● **EXERCISE GOAL**
Translate this sentence from the Apartheid text below into Spanish: "The ruling United Party accepted this logic, but the rival National Party argued such a workforce would threaten the white ruling class."

● **STUDY TEXT**
On June 16th 1976,
over 10,000 student protesters flooded
the streets of Soweto, South Africa.
For 28 years, South Africans
had been living under Apartheid,
a strict policy of segregation that
barred the country’s Black majority
from skilled, high-paying jobs,
quality education, and much more.
And in 1974, the government announced
schools would be forced to teach
many subjects in Afrikaans—
a language used primarily
by the nation’s white ruling elites.
But when protesters rose
up to fight this injustice,
the government's response was swift.
Armed police officers turned
their weapons onto the crowd,
and over the following days
they killed over 150 students,
including victims as young as 13.
Even before Apartheid, South Africa’s
long history of racial violence
had already cost countless Black Africans
their jobs, homes, and lives.
Beginning in the 1600s,
first Dutch and later British settlers
colonized the nation,
displacing local populations
from their ancestral lands.
Over the following centuries,
Black Africans were segregated
onto so-called native reserves;
and by the 20th century,
that meant 70% of the population
was living on roughly 13%
of the country’s land.
Deprived of their traditional livelihoods
and seeking to escape these
overpopulated regions,
Black Africans began migrating
to white-controlled areas.
There, they worked for low wages
on white-owned farms and mines,
alongside the descendants of enslaved
and indentured workers
from across Africa and Asia.
By 1948, this exploited labor force
was a primary driver
of South Africa’s booming economy.
But economists argued that continued
growth required a stable, educated,
and urbanized African labor force.
The ruling United Party
accepted this logic,
but the rival National Party argued
such a workforce
would threaten the white ruling class.
Naming their campaign Apartheid,
the Afrikaans word for “separateness,”

● **SUPPLIED INFORMATION**

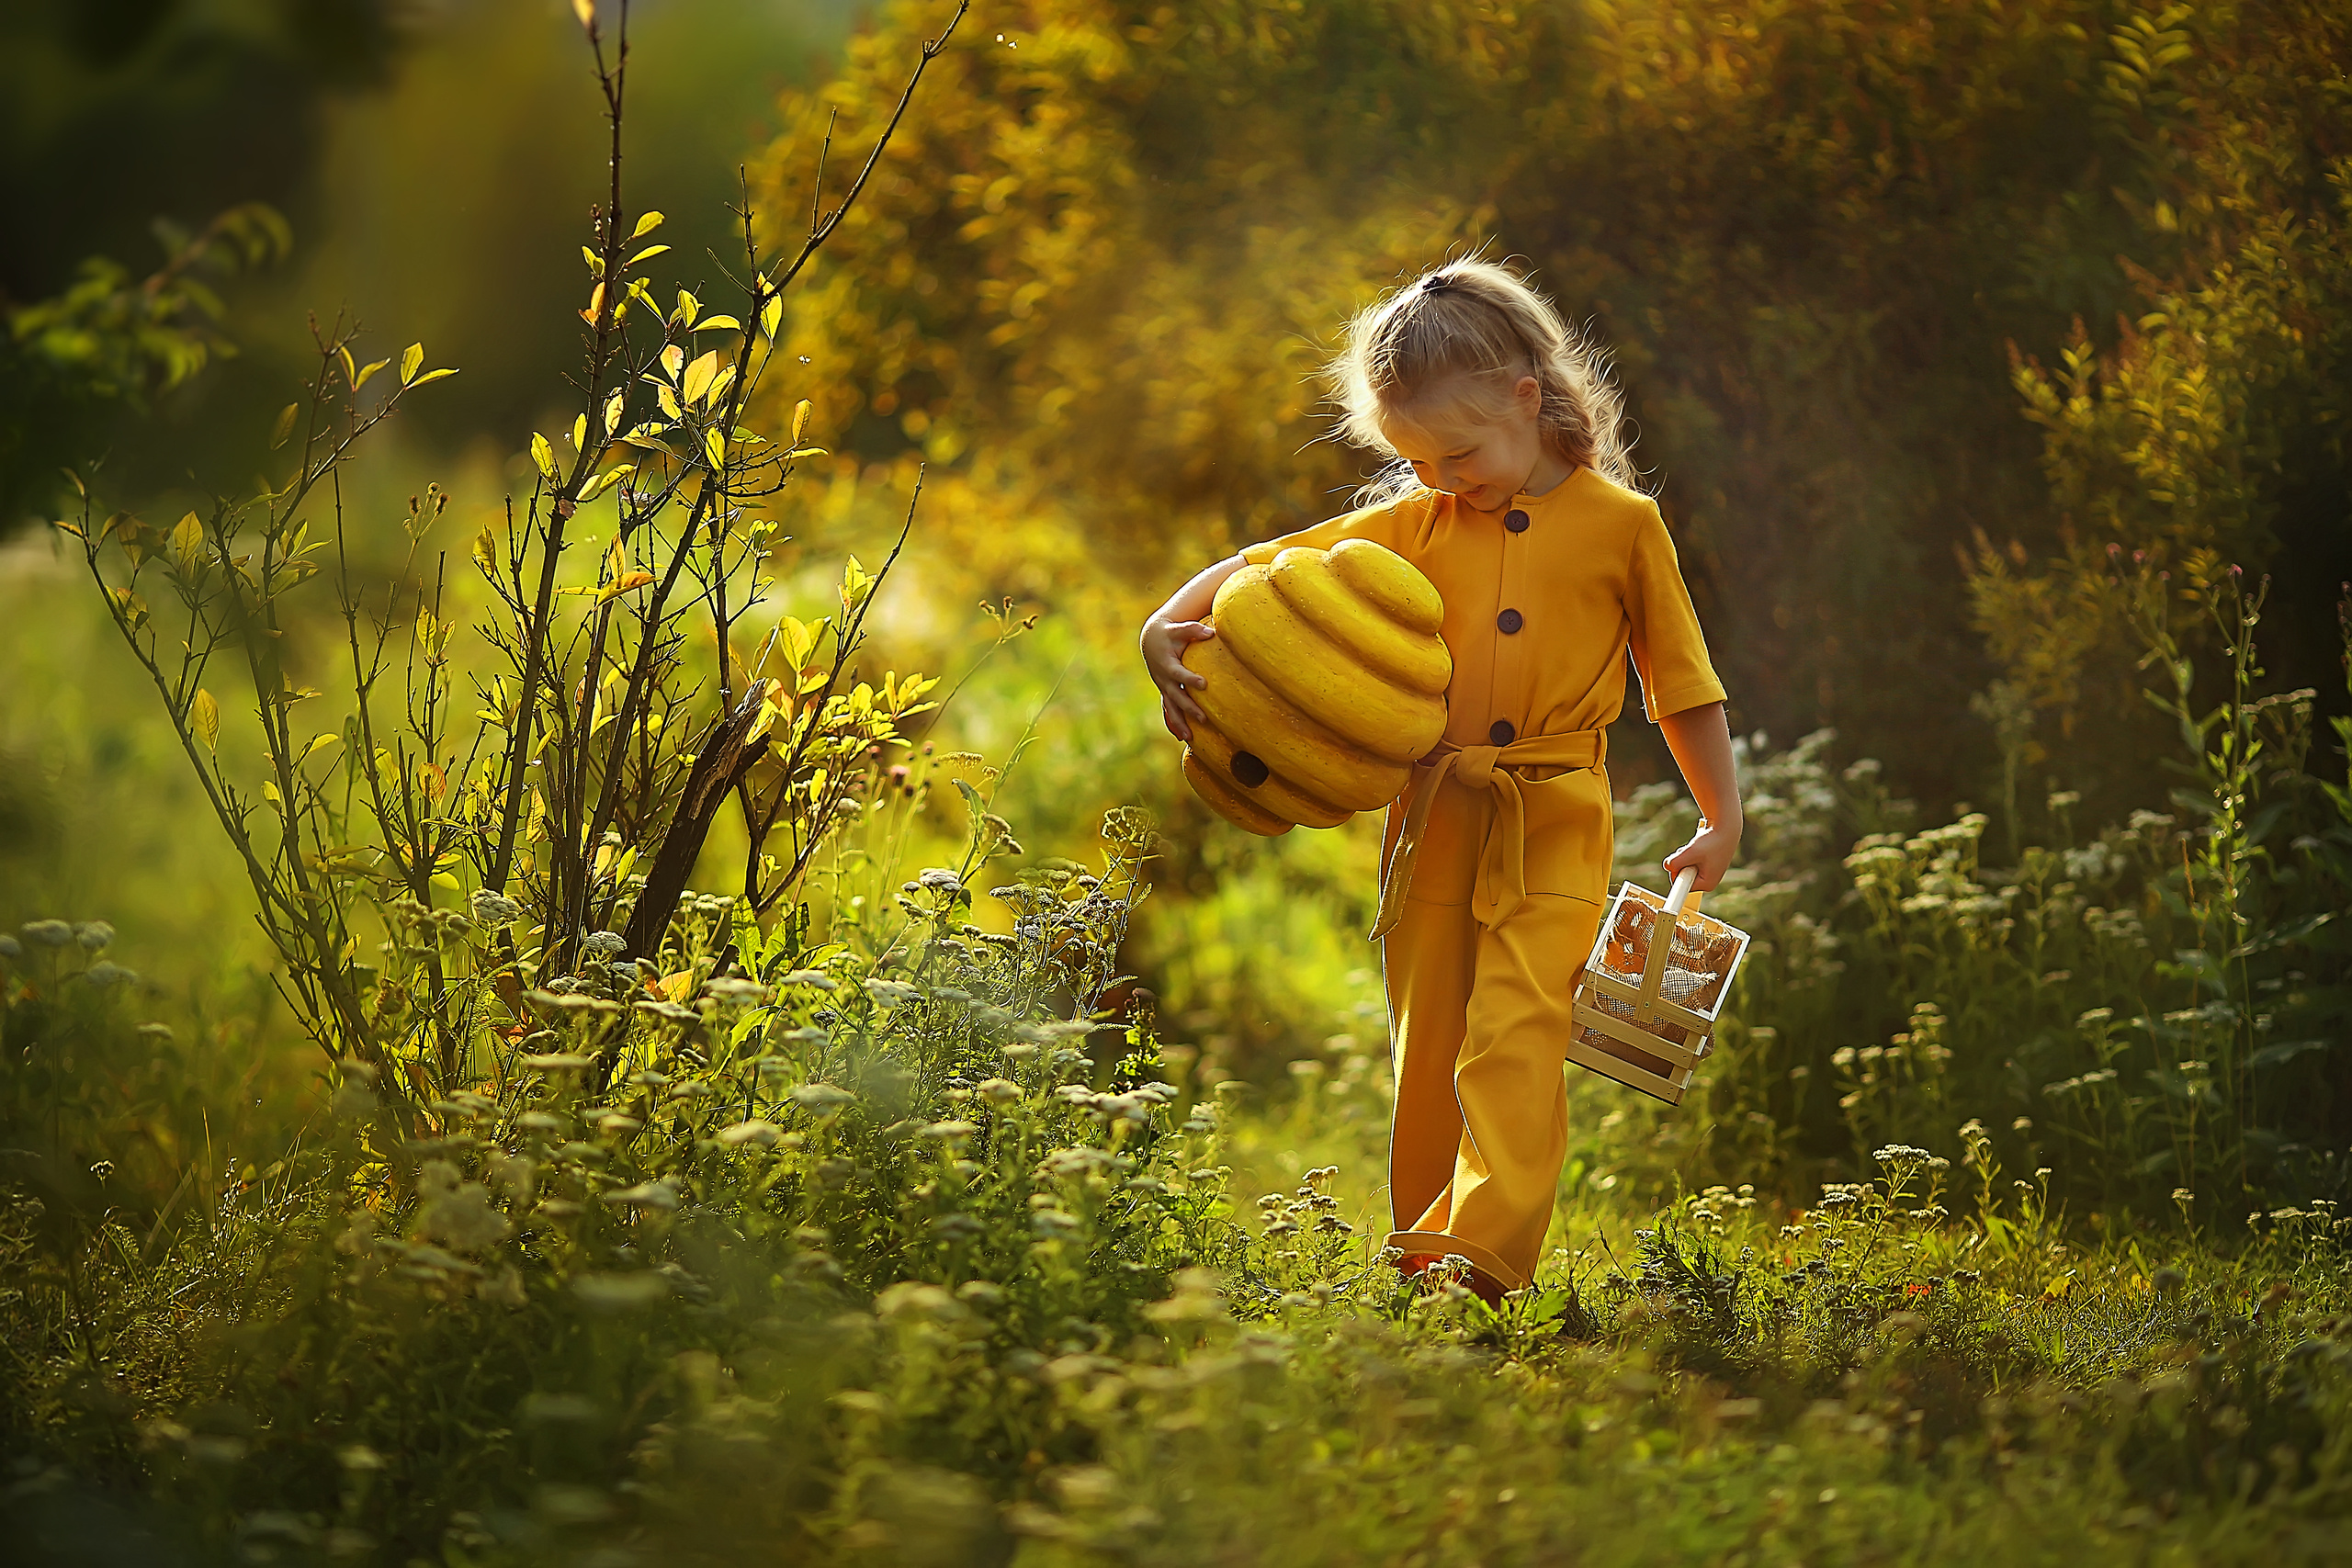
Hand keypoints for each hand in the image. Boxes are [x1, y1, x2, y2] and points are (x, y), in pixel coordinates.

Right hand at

● **SOLVED EXERCISE**
El gobernante Partido Unido aceptó esta lógica, pero el rival Partido Nacional argumentó que una fuerza laboral así amenazaría a la clase dominante blanca.